Effectivement, l’empereur provoqua Louis VI dès 1 124. Aussitôt on assista en France à une chose extraordinaire : la mobilisation spontanée de toutes les forces vives ! Louis  VI se rendit à Saint Denis, dont l’abbé Suger  depuis deux ans était le père abbé, pour y prendre l’oriflamme rouge et or. L’abbé s’émerveilla de « cette levée en masse, de cette armée pareille à une nuée de sauterelles ». Il  y avait là le comte de Blois, le duc de Bourgogne, le comte de Nevers, le comte de Vermandois, des troupes de chevaliers et de bourgeois de Saint-Quentin, de Pontoise, d’Amiens,  de Beauvais… C’était déjà une manifestation nationale. L’anticipation avec quatre-vingt-dix ans d’avance de la glorieuse journée de Bouvines ! Le sens national était en train de naître autour du Capétien. Il faut ajouter que des écrits, comme la Chanson de Roland, qui commençaient alors à se répandre, faisaient beaucoup pour éveiller l’amour de la « doulce France » .

Voyant ce peuple aussi décidé, l’empereur n ‘osa même pas dépasser Metz : il rebroussa chemin sous prétexte d’aller réprimer une insurrection à Worms et il y trouva la mort. Louis, lui, revint à Paris sous les acclamations populaires  Il avait, dit Suger, fait briller « l’éclat qui appartient à la puissance du royaume lorsque tous ses membres sont réunis. » La leçon méritait d’être méditée.

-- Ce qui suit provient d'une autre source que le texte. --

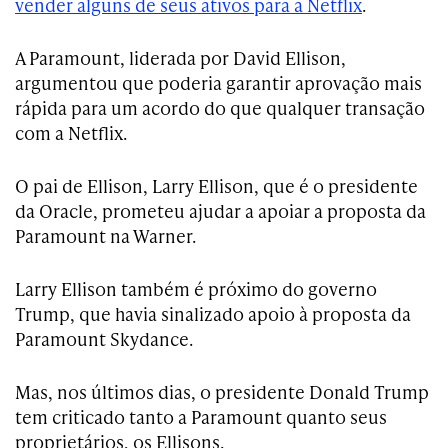
vender alguns de seus ativos para a Netflix
.
A Paramount, liderada por David Ellison,
argumentou que poderia garantir aprovação mais
rápida para um acordo do que qualquer transação
com a Netflix.
O pai de Ellison, Larry Ellison, que é o presidente
da Oracle, prometeu ajudar a apoiar a proposta da
Paramount na Warner.
Larry Ellison também é próximo do governo
Trump, que havia sinalizado apoio à proposta da
Paramount Skydance.
Mas, nos últimos dias, o presidente Donald Trump
tem criticado tanto a Paramount quanto seus
proprietários, os Ellisons.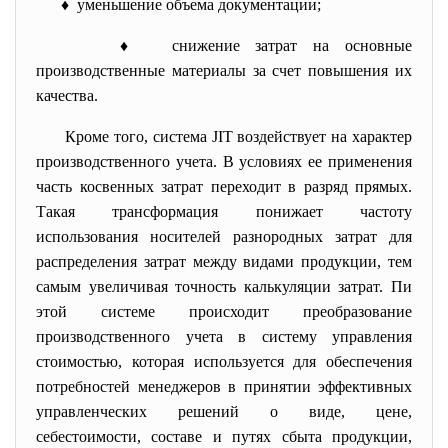
♦ уменьшение объема документации;
♦ снижение затрат на основные
производственные материалы за счет повышения их
качества.
Кроме того, система JIT воздействует на характер
производственного учета. В условиях ее применения
часть косвенных затрат переходит в разряд прямых.
Такая трансформация понижает частоту
использования носителей разнородных затрат для
распределения затрат между видами продукции, тем
самым увеличивая точность калькуляции затрат. Пи
этой системе происходит преобразование
производственного учета в систему управления
стоимостью, которая используется для обеспечения
потребностей менеджеров в принятии эффективных
управленческих решений о виде, цене,
себестоимости, составе и путях сбыта продукции,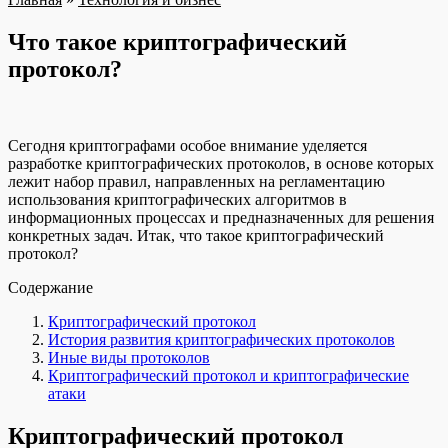
Что такое криптографический
протокол?
Сегодня криптографами особое внимание уделяется
разработке криптографических протоколов, в основе которых
лежит набор правил, направленных на регламентацию
использования криптографических алгоритмов в
информационных процессах и предназначенных для решения
конкретных задач. Итак, что такое криптографический
протокол?
Содержание
Криптографический протокол
История развития криптографических протоколов
Иные виды протоколов
Криптографический протокол и криптографические
атаки
Криптографический протокол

Venait d’apparaître aussi l’une des constantes de notre Histoire nationale. Lisons Jacques Bainville : « Allemagne, Angleterre : entre ces deux forces, il faudra nous défendre, trouver notre indépendance et notre équilibre. C’est encore la loi de notre vie nationale ». Les Capétiens l’avaient compris dès 1124…

Le mouvement communal

Pendant que Louis VI et l’abbé Suger s’appliquaient à mettre en valeur le domaine royal, se développait un phénomène nouveau. À l’abri des châteaux forts, une classe moyenne s’était formée par le travail et l’épargne et supportait de moins en moins les abus de certains seigneurs dont, désormais, la protection n’était plus aussi nécessaire. Les bourgeois demandaient donc à ceux-ci des franchises, des libertés réglementant minutieusement l’ingérence des officiers seigneuriaux. Ainsi naissaient les communes, conquérant ou achetant les droits féodaux, notamment le droit d’avoir leur propre police. Cela n’allait pas toujours sans difficultés. Parfois le seigneur refusait, ailleurs le mouvement communal dépassait son objectif et  se faisait insurrectionnel, comme à Laon en 1112. Ce progrès des libertés, pour être effectif et pour ne pas dévier, avait absolument besoin du roi, suprême justicier, seul assez fort et assez indépendant pour le protéger et, aussi, le canaliser.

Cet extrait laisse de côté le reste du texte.